Human-leukocyte antigen class II genes in early-onset obsessive-compulsive disorder
Published in The World Journal of Biological Psychiatry, 2019
Natalia Rodriguez, Astrid Morer, E. Azucena González-Navarro, Patricia Gassó, Daniel Boloc, Carles Serra-Pagès, Amalia Lafuente, Luisa Lazaro, Sergi Mas
In the central nervous system, expression of MHC class II genes has traditionally been restricted to microglial cells. However, a recent study identified a subpopulation of human neural stem cells which express MHC class II molecules during development (Vagaska et al. 2016). Given the proposed crosstalk between neurons and microglia in the normal brain, transient MHC-II expression in embryonic neurons may play a role in microglial development (Eyo & Wu 2013). A specific role for microglia in the pathophysiology of OCD has been suggested by a recent mouse model of OCD symptomatology (Greer & Capecchi 2002). Mice with disruptions of the HoxB8 gene, a homeobox developmental patterning gene expressed prominently in macrophage-lineage haematopoietic cells, were observed to exhibit excessive grooming behaviour. More recently, mutations in the Hoxb8 gene in the microglia have been found to be necessary and sufficient for developing this phenotype. Transplantation of wild-type bone marrow into mutant Hoxb8 mice reversed this phenotype by allowing repopulation of the brain with wild-type microglia. Conversely, transplant of Hoxb8 mutant bone marrow into wild-type mice can induce pathological grooming behaviour (Chen et al. 2010). The mechanisms of this effect remain unclear. In the brain, a subset of microglia (although not all) express Hoxb8. The specific physiological role of this particular subset of Hoxb8 + microglia has yet to be described. The few post-mortem studies in OCD performed to date have not investigated microglial activation.

Record excerpts:
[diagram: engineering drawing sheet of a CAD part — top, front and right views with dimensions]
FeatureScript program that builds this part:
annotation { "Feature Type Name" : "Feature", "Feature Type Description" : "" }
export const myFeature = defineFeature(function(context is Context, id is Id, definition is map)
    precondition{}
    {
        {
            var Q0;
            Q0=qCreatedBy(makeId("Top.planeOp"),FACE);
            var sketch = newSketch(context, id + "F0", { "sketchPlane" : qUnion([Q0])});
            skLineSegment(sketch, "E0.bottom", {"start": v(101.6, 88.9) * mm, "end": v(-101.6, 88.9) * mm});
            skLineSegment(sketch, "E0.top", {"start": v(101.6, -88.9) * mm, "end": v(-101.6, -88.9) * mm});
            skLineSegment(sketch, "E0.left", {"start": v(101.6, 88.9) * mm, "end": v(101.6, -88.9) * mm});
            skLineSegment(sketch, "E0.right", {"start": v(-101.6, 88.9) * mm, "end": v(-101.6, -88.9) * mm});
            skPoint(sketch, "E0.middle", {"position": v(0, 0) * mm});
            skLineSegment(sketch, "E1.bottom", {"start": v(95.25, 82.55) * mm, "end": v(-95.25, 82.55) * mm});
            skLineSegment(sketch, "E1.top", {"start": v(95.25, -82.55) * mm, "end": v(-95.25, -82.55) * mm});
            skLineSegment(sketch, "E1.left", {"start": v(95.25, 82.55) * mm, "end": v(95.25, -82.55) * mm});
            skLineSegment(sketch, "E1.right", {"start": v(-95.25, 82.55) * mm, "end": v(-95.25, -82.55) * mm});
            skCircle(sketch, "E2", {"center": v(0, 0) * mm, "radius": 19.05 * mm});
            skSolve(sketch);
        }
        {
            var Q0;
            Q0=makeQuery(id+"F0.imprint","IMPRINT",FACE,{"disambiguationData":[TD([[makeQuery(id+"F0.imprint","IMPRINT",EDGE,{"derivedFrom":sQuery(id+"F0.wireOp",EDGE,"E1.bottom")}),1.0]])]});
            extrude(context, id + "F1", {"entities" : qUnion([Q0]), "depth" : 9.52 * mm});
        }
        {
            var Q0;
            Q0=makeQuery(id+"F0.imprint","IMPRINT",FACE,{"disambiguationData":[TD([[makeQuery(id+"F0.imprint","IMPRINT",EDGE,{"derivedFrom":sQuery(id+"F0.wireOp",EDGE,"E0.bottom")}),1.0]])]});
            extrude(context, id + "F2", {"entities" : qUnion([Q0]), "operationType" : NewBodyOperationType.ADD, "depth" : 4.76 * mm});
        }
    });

Assigned task: What behavior did mice with disruptions of the HoxB8 gene show, according to the text on obsessive-compulsive disorder? Please answer in a few words. The data come from a source unrelated to the text.

Answer to the exercise: Excessive grooming.